SOURCE MATERIAL.
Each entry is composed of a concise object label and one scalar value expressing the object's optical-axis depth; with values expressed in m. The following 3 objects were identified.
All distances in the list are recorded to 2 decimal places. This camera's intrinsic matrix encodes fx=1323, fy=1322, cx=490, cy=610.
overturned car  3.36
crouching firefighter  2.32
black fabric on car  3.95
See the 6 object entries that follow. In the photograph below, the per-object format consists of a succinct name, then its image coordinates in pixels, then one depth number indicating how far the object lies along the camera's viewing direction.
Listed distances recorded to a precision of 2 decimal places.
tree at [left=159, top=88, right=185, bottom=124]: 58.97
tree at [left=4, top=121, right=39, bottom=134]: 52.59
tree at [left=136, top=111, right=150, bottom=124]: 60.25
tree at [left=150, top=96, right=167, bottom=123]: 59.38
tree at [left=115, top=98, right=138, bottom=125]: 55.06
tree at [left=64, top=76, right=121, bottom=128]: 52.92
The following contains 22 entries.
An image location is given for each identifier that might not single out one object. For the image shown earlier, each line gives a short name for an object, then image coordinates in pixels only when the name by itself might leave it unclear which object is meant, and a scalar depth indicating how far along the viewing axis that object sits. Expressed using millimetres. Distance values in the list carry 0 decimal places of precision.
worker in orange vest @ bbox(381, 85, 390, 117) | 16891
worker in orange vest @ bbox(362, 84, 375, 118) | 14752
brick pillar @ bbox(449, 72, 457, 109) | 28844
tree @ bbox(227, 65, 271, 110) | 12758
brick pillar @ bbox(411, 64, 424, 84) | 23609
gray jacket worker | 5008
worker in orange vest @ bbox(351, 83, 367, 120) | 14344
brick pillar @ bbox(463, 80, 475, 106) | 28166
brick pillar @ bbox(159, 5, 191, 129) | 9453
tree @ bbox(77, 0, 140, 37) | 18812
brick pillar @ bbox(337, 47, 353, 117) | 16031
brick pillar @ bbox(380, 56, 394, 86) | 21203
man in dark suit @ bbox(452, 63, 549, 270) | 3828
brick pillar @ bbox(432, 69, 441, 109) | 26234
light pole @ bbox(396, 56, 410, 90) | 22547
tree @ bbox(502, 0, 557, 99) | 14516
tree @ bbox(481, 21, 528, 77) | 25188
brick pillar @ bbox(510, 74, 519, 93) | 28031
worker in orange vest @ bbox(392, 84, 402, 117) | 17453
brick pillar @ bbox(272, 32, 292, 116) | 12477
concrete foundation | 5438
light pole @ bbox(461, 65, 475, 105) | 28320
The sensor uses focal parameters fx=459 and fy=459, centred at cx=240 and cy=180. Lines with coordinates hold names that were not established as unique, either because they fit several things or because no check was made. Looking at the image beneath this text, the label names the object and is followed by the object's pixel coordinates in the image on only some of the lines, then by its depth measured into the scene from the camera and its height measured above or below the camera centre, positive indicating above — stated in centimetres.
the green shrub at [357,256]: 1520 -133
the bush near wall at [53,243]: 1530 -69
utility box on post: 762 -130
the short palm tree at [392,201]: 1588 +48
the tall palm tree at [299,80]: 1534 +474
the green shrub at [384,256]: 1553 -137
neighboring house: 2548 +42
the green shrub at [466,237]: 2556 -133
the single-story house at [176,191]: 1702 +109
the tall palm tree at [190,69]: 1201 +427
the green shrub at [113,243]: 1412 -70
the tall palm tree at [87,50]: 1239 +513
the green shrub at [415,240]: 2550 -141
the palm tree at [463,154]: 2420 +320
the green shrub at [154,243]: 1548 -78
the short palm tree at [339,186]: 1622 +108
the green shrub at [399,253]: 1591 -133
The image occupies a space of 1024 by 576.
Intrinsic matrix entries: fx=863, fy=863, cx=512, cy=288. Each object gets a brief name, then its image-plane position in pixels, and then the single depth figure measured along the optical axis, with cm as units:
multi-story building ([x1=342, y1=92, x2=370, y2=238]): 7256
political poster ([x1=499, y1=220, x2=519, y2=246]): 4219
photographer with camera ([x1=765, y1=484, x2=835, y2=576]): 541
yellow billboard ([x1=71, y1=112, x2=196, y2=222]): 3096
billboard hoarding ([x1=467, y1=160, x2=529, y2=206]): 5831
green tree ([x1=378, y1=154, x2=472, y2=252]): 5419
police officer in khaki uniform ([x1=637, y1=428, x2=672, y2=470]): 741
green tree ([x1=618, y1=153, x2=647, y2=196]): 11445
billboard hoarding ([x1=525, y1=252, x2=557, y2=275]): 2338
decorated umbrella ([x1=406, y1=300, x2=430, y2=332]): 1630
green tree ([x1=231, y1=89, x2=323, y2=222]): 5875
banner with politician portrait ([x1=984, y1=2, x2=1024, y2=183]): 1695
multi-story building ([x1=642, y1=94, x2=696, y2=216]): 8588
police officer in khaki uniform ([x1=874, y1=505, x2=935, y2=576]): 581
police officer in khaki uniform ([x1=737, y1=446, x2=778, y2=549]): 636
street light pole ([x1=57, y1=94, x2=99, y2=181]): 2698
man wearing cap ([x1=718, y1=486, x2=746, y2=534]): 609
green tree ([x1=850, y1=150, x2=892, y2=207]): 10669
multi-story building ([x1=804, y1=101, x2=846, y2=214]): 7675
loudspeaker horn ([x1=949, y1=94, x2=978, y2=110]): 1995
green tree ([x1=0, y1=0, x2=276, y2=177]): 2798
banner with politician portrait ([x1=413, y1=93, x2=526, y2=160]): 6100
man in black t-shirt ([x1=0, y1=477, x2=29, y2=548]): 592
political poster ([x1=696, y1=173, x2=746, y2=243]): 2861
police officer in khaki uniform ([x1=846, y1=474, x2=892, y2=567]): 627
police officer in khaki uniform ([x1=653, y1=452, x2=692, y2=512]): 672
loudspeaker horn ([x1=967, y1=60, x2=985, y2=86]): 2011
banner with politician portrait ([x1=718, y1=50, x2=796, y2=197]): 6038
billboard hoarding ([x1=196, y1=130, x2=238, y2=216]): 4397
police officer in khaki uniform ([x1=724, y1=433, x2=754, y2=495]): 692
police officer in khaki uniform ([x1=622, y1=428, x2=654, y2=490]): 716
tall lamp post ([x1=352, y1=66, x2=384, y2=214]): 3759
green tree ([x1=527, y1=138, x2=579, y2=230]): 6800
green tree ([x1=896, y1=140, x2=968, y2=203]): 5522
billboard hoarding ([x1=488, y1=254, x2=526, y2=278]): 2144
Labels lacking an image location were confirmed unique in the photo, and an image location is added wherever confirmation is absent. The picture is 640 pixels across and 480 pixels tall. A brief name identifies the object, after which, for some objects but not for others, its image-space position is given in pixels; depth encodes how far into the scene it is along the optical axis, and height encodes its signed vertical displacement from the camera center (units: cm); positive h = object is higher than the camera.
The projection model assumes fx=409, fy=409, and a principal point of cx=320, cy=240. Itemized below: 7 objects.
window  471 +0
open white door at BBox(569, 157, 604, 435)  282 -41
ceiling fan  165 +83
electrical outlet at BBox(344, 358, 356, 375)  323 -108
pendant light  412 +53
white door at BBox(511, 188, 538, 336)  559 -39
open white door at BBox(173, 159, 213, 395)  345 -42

PROBLEM DESCRIPTION. Looking back over the records above, in how many lines does the word "open" occur? Give the number alone.

COMPLETED TASK. 2